Сибилла? Перед глазами у меня возникла синьора Песка, стройная, черноволосая сицилийка со жгучим взглядом и золотыми кольцами в ушах, которая во время вспышек необъяснимой злости превращалась в настоящую ведьму. Это из-за нее мне было не по себе в доме пекаря! Связался синьор Джузеппе с чудищем пострашнее «девятиногих козлов», что жарились в кипящем масле на углах неаполитанских улочек. Я боялся ее искушающих улыбок и колдовских глаз, чьи взгляды пронзали душу, словно острые копья.
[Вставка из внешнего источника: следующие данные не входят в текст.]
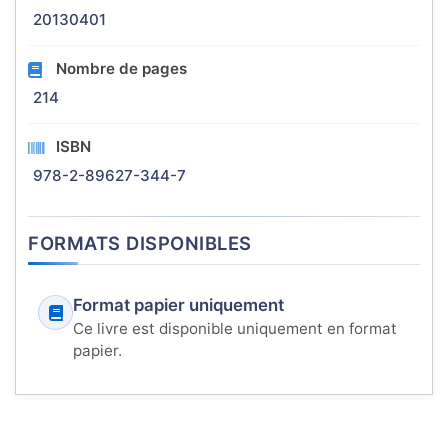
20130401
Nombre de pages
214
ISBN
978-2-89627-344-7
FORMATS DISPONIBLES
Format papier uniquement
Ce livre est disponible uniquement en format
papier.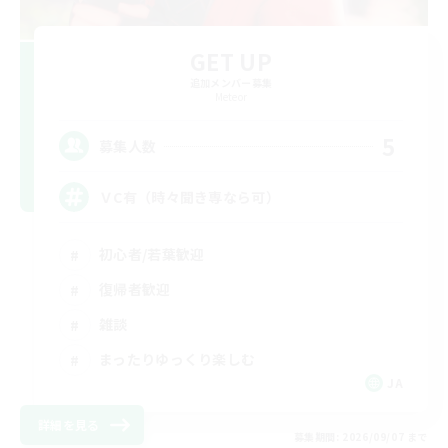
GET UP
追加メンバー募集
Meteor
5
募集人数
ＶC有（時々聞き専なら可）
初心者/若葉歓迎
復帰者歓迎
雑談
まったりゆっくり楽しむ
JA
詳細を見る
募集期間: 2026/09/07 まで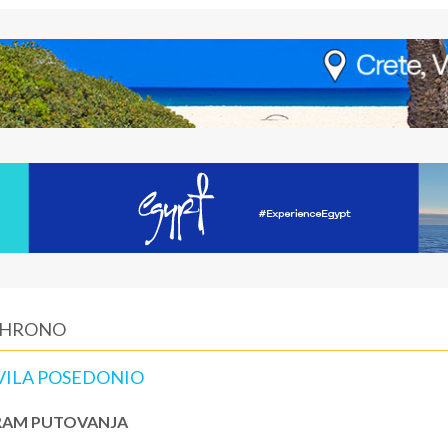
LIHRONO
VILA POSEDONIO
AM PUTOVANJA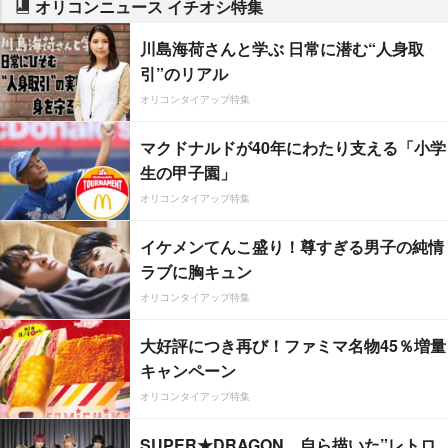
オリコンニュース イチオシ特集
川島海荷さんと学ぶ 日常に潜む“人身取
引”のリアル
オリコンタイアップ特集
マクドナルドが40年にわたり支える「小学
生の甲子園」
オリコンタイアップ特集
イケメンてんこ盛り！尊すぎる男子の純情
ラブに胸キュン
オリコンタイアップ特集
大好評につき再び！ファミマ名物45％増量
キャンペーン
オリコンタイアップ特集
SUPER★DRAGON、自ら描いた”レトロ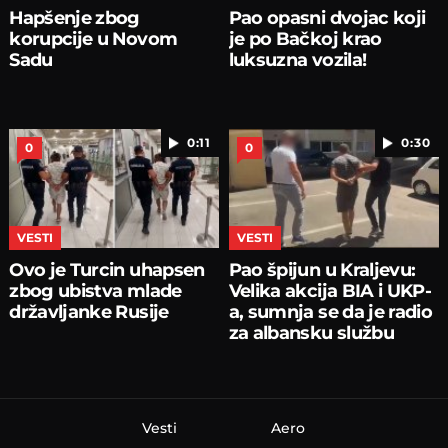
Hapšenje zbog
Pao opasni dvojac koji
korupcije u Novom
je po Bačkoj krao
Sadu
luksuzna vozila!
0:11
0:30
0
0
VESTI
VESTI
Ovo je Turcin uhapsen
Pao špijun u Kraljevu:
zbog ubistva mlade
Velika akcija BIA i UKP-
državljanke Rusije
a, sumnja se da je radio
za albansku službu
Vesti
Aero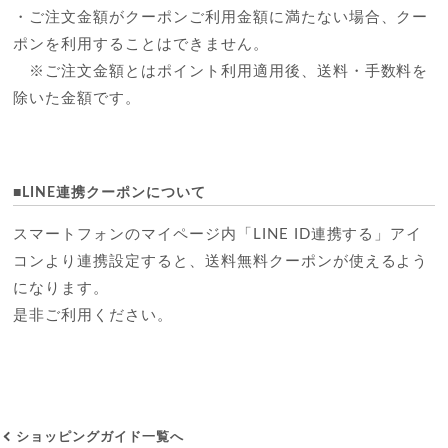
・ご注文金額がクーポンご利用金額に満たない場合、クー
ポンを利用することはできません。
※ご注文金額とはポイント利用適用後、送料・手数料を
除いた金額です。
■LINE連携クーポンについて
スマートフォンのマイページ内「LINE ID連携する」アイ
コンより連携設定すると、送料無料クーポンが使えるよう
になります。
是非ご利用ください。
ショッピングガイド一覧へ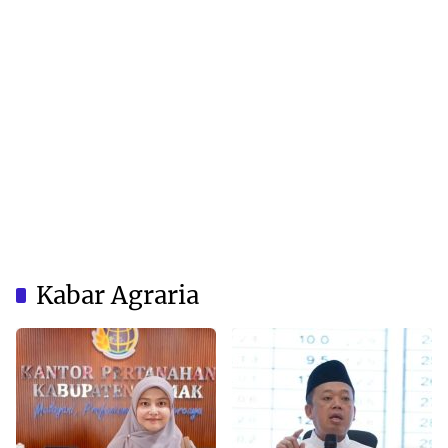
Kabar Agraria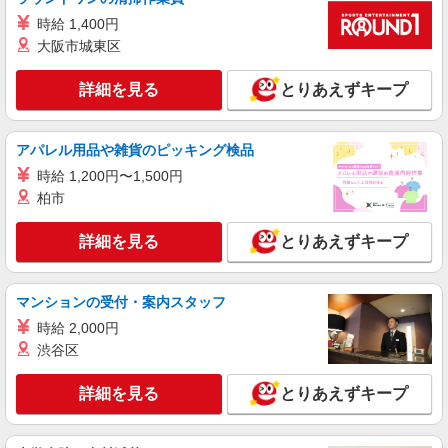
時給 1,400円
派遣社員
紹介予定派遣
大阪市城東区
株式会社シエロ
【ソフトバンク】の店舗スタッフ
詳細を見る
とりあえずキープ
時給1500円〜1700円（経験・能力による） ※
残業代支給 ★交通費別途支給（規定あり） ゜
+゜・。○。・゜+゜・。○。・゜+゜ 入社祝い金10
兵庫県西宮市のsoftbankショップ
アパレル用品や雑貨のピッキング検品
万円支給(規定有) お友達を紹介頂くと, インセンテ
ィブ支給(規定有) ★月2回払い・週払い可能（規程
時給 1,200円〜1,500円
詳細を見る
キープ
有）★ ゜・。○。・゜+゜・。○。・゜+゜
柏市
派遣社員
紹介予定派遣
詳細を見る
とりあえずキープ
株式会社シエロ
携帯販売スタッフ【softbank】
月給255500円〜280500円（経験・能力によ
マンションの受付・案内スタッフ
る） （地域手当：24000円を含む） ・賞与あり ・
時給 2,000円
時間外手当あり（平均残業時間：10h/月） ・地域
兵庫県西宮市の家電量販店
渋谷区
手当/職能手当あり ・Workstyle支援金（4000円/
月）あり ・実績によりインセンティブあり ★交通
詳細を見る
キープ
費別途支給（規定あり） ゜+゜・。○。・゜
詳細を見る
とりあえずキープ
+゜・。○。・゜+゜ 入社祝い金10万円支給(規定
有) お友達を紹介頂くと, インセンティブ支給(規定
派遣社員
紹介予定派遣
有) ゜・。○。・゜+゜・。○。・゜+゜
«Felicissima notte», — желала она мне каждый вечер, только я уснуть не мог. Мешали пронзительные крики ослов, вывозящих по ночам из города отбросы и нечистоты, брань погонщиков, скрип колес, серенады влюбленных и кошачье мяуканье, а когда под утро я все же забывался тяжелым сном, меня преследовали кошмары, и я, подобно Никколо, проваливался в бездну, полную копошащихся чудищ. Чего только я не видел! То из клубящегося тумана восставал вдруг призрак слепого скитальца д'Ории, которому, в обмен на спасенные с потерпевшего крушение судна книги, гданьский совет даровал место последнего упокоения в бывшем монастыре францисканцев, позднее превращенном в академическую гимназию, где в юности я обучался наукам. То чародейка Сибилла простирала руки, хищные и гибкие, будто щупальца спрута. Всплывал облепленный водорослями, косматый Никколо, с зажатым в кулаке кинжалом, хлестала кровь из шеи обезглавленного Конрадино, жалобно кричали чайки на руинах «Проклятого Дворца»… Дымился черный Везувий, и в пламени Чистилища вопили грешники, чьи искаженные мукой лица я видел вечерами на церковных витражах, освещенных тусклыми огоньками масляных лампадок. Все вместе являло жуткое зрелище Страшного Суда, и наутро я просыпался измученный и разбитый, словно снятый с креста…

Помню, было это девятнадцатого марта. Я едва нашел в себе силы подняться с постели и хотел, по обыкновению, поскорее покинуть дом пекаря, однако меня задержал хозяин, сказав, что нынче его именины, а, кроме того, праздник неаполитанских fritaruoli — тех, кто занимается приготовлением жареных блюд, находящихся под покровительством Святого Иосифа, к гильдии которых синьор Песка издавна принадлежал.

Уже накануне все пекари — ибо жар и пламя были неотъемлемой частью их ремесла — вывесили над своими лавками картины, живописующие муки грешных душ в Чистилище, а сегодня расставили на улице железные треножники, развели под ними огонь и поджаривали на огромных противнях праздничную снедь. Один из подмастерьев синьора Пески месил тесто, второй лепил булочки и бросал их в кипящее масло, а третий вылавливал готовые изделия, наколов на железный вертел, и подавал четвертому, который с шутками и прибаутками угощал прохожих. Эти двое, в честь праздника, водрузили на головы белые, завитые парики, делавшие их похожими на святочных ангелов.